Can you expand on what you mean by "a very well-developed upfront spec"? Because that doesn't sound at all like TDD as i know it.
I work on software that takes in prices for financial instruments and does calcualtions with them. initially there was one input price for everything. A while ago, a requirement came up to take in price quotes from multiple authorities, create a consensus, and use that. I had a chat with some expert colleagues about how we could do that, so i had a rough idea of what we needed. Nothing written down.

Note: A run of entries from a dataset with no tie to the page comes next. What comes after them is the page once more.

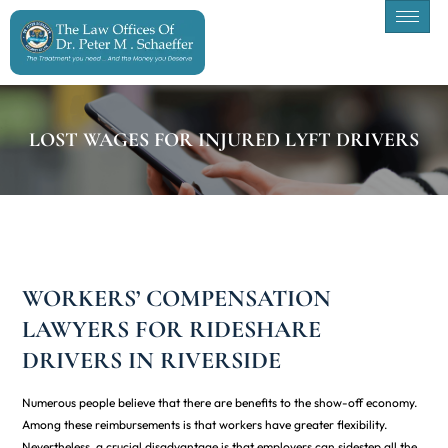
LOST WAGES FOR INJURED LYFT DRIVERS
WORKERS’ COMPENSATION
LAWYERS FOR RIDESHARE
DRIVERS IN RIVERSIDE
Numerous people believe that there are benefits to the show-off economy.
Among these reimbursements is that workers have greater flexibility.
Nevertheless, a crucial disadvantage is that employers can sidestep all the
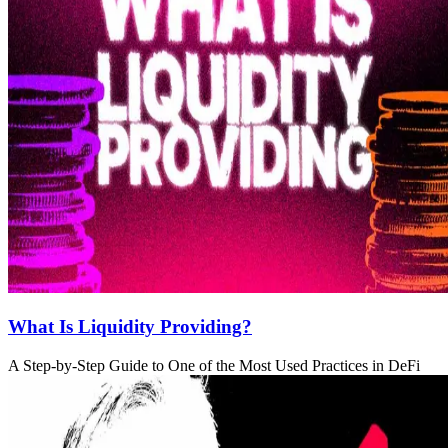
What Is Liquidity Providing?
A Step-by-Step Guide to One of the Most Used Practices in DeFi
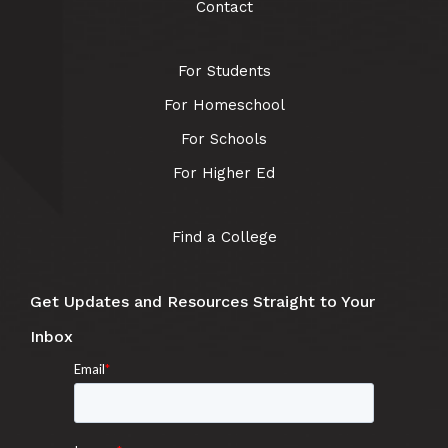
Contact
For Students
For Homeschool
For Schools
For Higher Ed
Find a College
Get Updates and Resources Straight to Your
Inbox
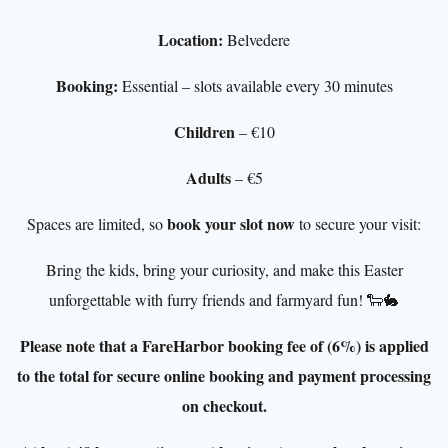
Location:
Belvedere
Booking:
Essential – slots available every 30 minutes
Children
– €10
Adults
– €5
book your slot now
Spaces are limited, so
to secure your visit:
Bring the kids, bring your curiosity, and make this Easter
unforgettable with furry friends and farmyard fun! 🐑🐇
Please note that a FareHarbor booking fee of (6%) is applied
to the total for secure online booking and payment processing
on checkout.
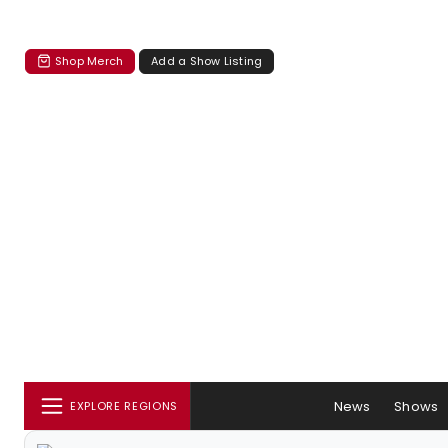
Shop Merch
Add a Show Listing
News
Shows
EXPLORE REGIONS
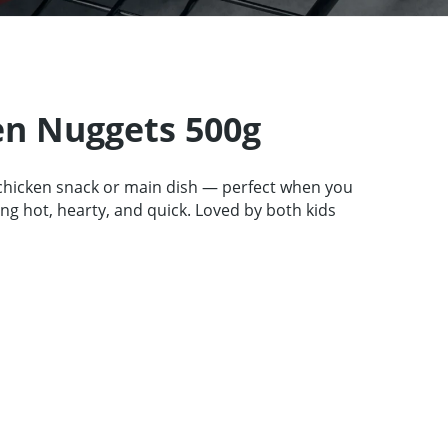
tners
67 product collection
EN
en Nuggets 500g
chicken snack or main dish — perfect when you
g hot, hearty, and quick. Loved by both kids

I created an empty PriceQuoteCombiner class. Then an empty PriceQuoteCombinerTest class. Then i thought, "well, what is the first thing it needs to do?". And decided "if we get a price from one authority, we should just use that". So i wrote a test that expressed that. Then made it pass. Then thought "well, what is the next thing it should do?". And so on and so forth. And today, it has tests for one authority, multiple authorities, no authorities, multiple authorities but then one sends bad data, multiple authorities and one has a suspicious jump in its price which might be correct, might not, and many more cases.
The only point at which i had anything resembling a well-developed upfront spec was when i had written a test, and that was only an upfront spec for the 1-100 lines of implementation code i was about to write.
So your mention of "a very well-developed upfront spec" makes me wonder if you weren't actually doing TDD.
No argument about testing user interfaces, though. There is no really good solution to that, as far as i know.